Поглядите-ка на бизнесменов, думаю с уважением и легкой завистью: я в их возрасте камни на рынке продавать не дотумкал.
Спрашиваю где в городе находится торг и получаю исчерпывающий ответ: после голой ивы у дома Черпака надо свернуть направо и идти прямо до бондаревой заставы, там налево до старой конюшни и снова направо пока не упрешься в черный дуб, за ним и начинается торг.
У развилки я желаю им удачи, повторяю вчерашний путь и оказываюсь на пустынном причале. Легкий туман стелется по спокойной воде, бор на том берегу темнеет, точно огромная, черная накатывающаяся морская волна. При полном штиле солнце встает горячее, оранжевое как мандарин.
Вижу, как к дальней лодке спускается седенький дедок в длиннополой накидке, отвязывает веревку, устанавливает принесенные с собой весла и отплывает в туман тихонько, без всплесков, будто призрак.
Миши все нет. Снова поднимается в груди затихшая было злоба на товарища по несчастью.

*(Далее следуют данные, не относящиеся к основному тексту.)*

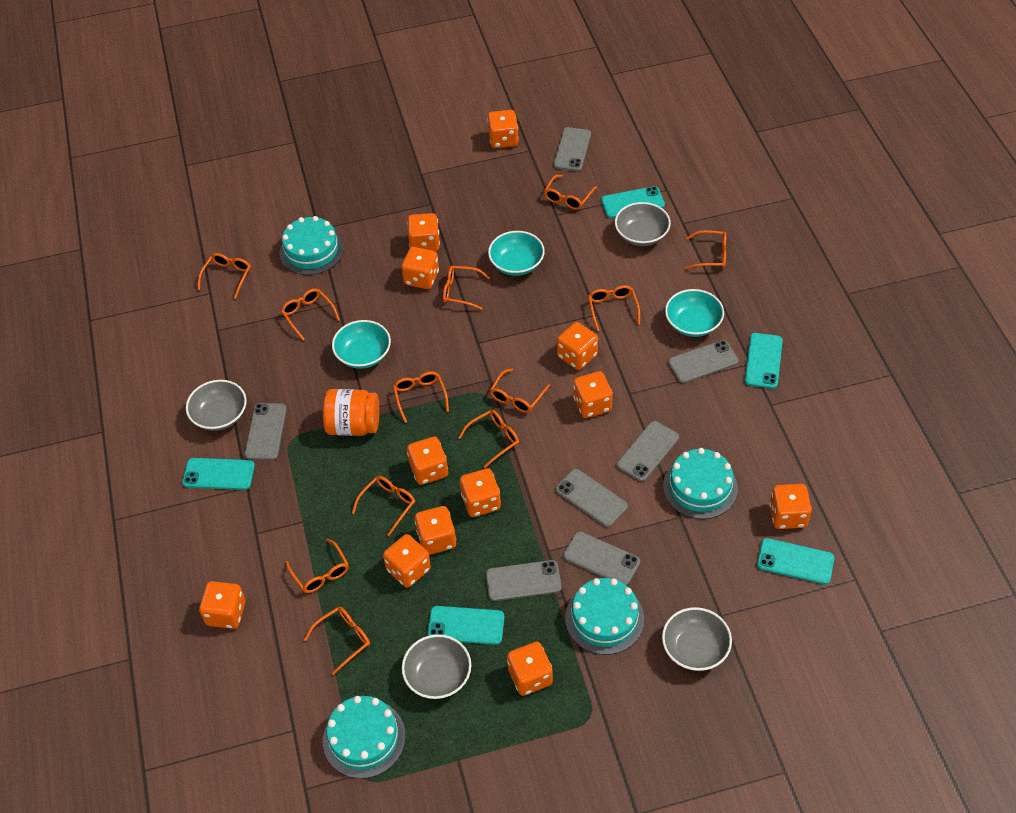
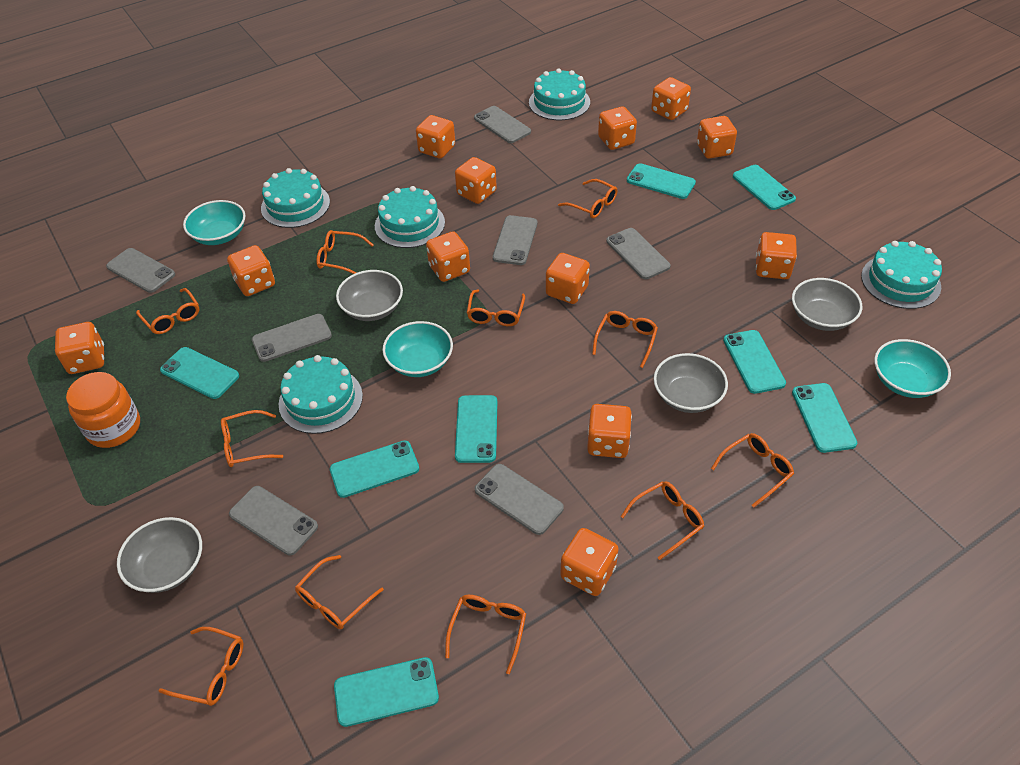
orange glasses: 12 -> 11
turquoise cake: 4 -> 5
turquoise phone: 5 -> 8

Надо было хотя бы денег у него взять, нанять пока лодку, с лодочником потолковать. Масштабы постановки, конечно, поражают, может автономию какую староверам дали, ведь наши чудо-правители и не на такой трюк способны, фантазии им не занимать. В любом случае не все же в этом театре поголовно кретины, за определенную плату и расскажет и покажет, как говорится...
Здесь, на безлюдном причале меня впервые на полном серьезе посещает мысль, что Рваный прав и мы провалились в глубокое прошлое. Я даже прикидываю как жить дальше в сложившейся ситуации, но ничего дельного придумать не могу – мозг отказывается работать на сомнительную перспективу, мысли расползаются как лесные гады из весеннего клубка.
Пинками загоняю вредную крамолу внутрь подсознания, чтоб пореже голову поднимала. В век кибернетики и космонавтики живем как-никак, какая к чертям собачьим Русь!
Идти назад за деньгами неохота. Решаю дожидаться Рваного. Только тут ждать скучно. Иду мимо запертой корчмы, там глухо как в танке, собакентий и тот в будке своей беззвучно ныкается. Выхожу на дорогу, гляжу в даль, пытаясь рассмотреть Мишин силуэт, но кроме одинокой повозки с бредущим рядом хозяином ничего не замечаю.
Денек снова обещает быть жарким, солнышко уже достаточно разогрелось чтобы выгнать из травы росу. Я тут торчать не нанимался, солнечный удар еще никто не отменял. Рваный придет, пусть теперь сам меня подождет и поищет, тоже мне – высокоблагородие...
Разворачиваюсь и топаю в город. Народ погляжу, себя покажу, прогуляюсь до рынка, может чего интересного отыщу.
“Город”разит меня наповал. Я предполагал, что попаду далеко не в районный и уж тем более не в областной центр, но к такому шоку оказываюсь не готов. Все те же убогие домики, узкие, пыльные улочки, тенистые сады, дикорастущие смородиновые и малиновые кусты, плетни, заборы натыканы в беспорядочном сумбуре. Вот, кстати, заборы тут покруче, чем в Мишиной деревне, у некоторых зажиточных, видимо, граждан аж из бревен стоймя в землю воткнутых возведены. Частокол неприступный, а не забор. Что там за такими оградами делается, сколько я не прыгал, не разглядел. Да и два всего таких увидел, пока по главной улице добрался до перекрестья дорог с полусухой огромных размеров ивой у обочины. Некоторые ветки сбросили кору, отчего кажутся желтыми, костистыми руками тяжело больного человека. У этой достопримечательности сворачиваю направо и вдоль длинного, низкого плетня добираюсь до склада деревянных бочек, в каких раньше огурцы солили. Новенькие стоят рядками, разбитые валяются тут же без колец и крышек. Из низенькой глинобитной хижины доносится стук молотка, у входа с усталым видом пасутся два типа в кожаных передниках на потное, голое тело.